Salim stressed that the unrest in Darfur must be resolved not only for peace but also from a humanitarian standpoint.
More than 1.9 million people were forced to flee their homes since the conflict began in February 2003. War-induced hunger and disease have killed more than 180,000 people, according to U.N. estimates.
Salim, who in Khartoum early Tuesday, met with several senior government officials and is due to meet with the EU, Western and African diplomats. He travels Wednesday to Darfur and also plans to visit Chad and Libya, which he said were vital to the AU efforts for reaching a solution to the Darfur question.

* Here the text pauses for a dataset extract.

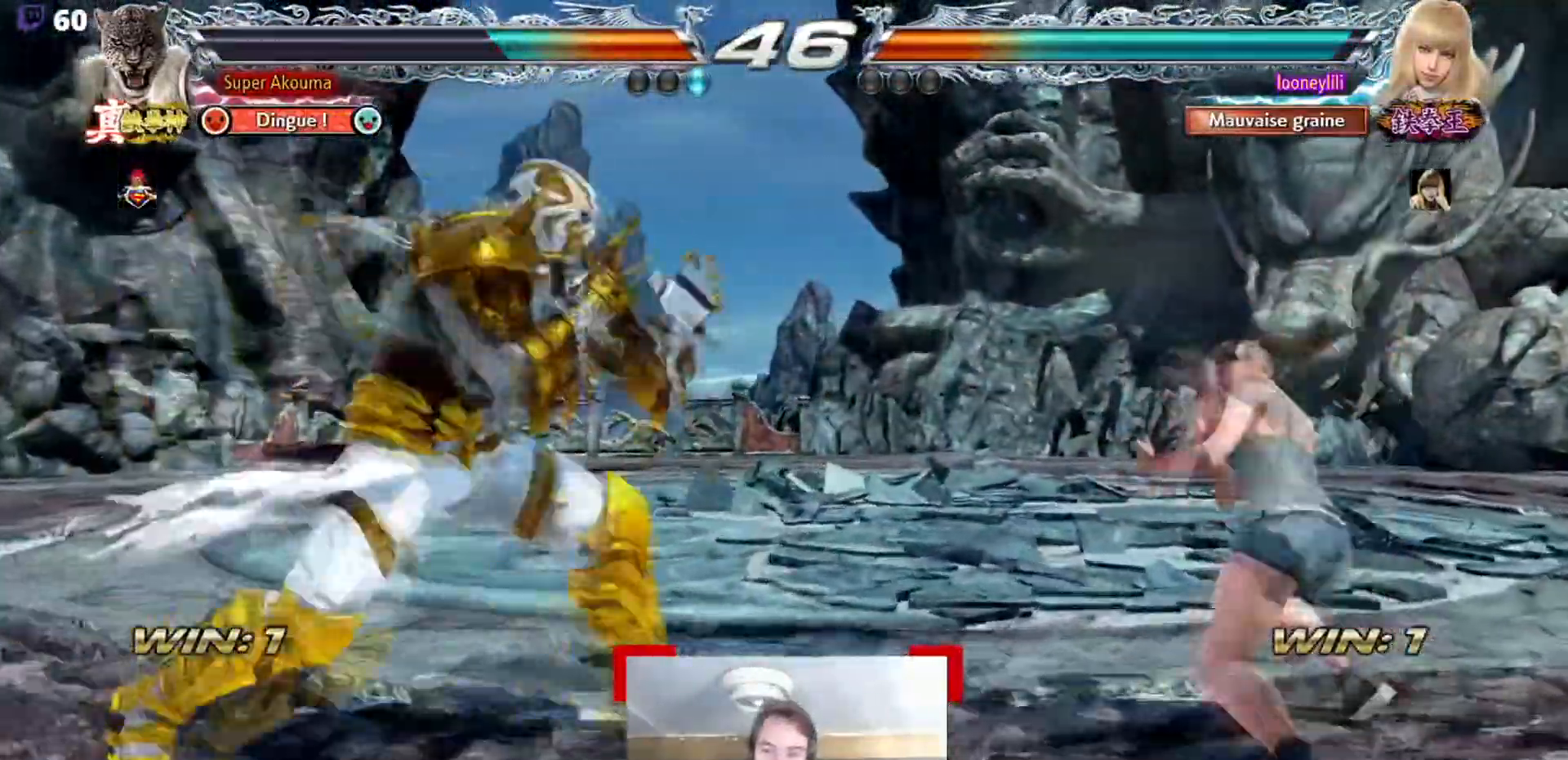
{"buttons": ["CROSS"], "events": [[33, "CROSS", "down"]]}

He said the AU wants to see an integration of regional and international efforts with its own on trying to reach a solution for Darfur problem.
Salim said peace in Darfur is vital not only to the region but to the whole region and African in general.
In the last round of talks, in early July, the two main rebel groups signed a "declaration of principles" with the Sudanese government, agreeing to broad commitments, including respecting Sudan’s unity and upholding democracy.
The talks were to resume on Aug. 24 but one group, the Sudan Liberation Army, asked for a postponement.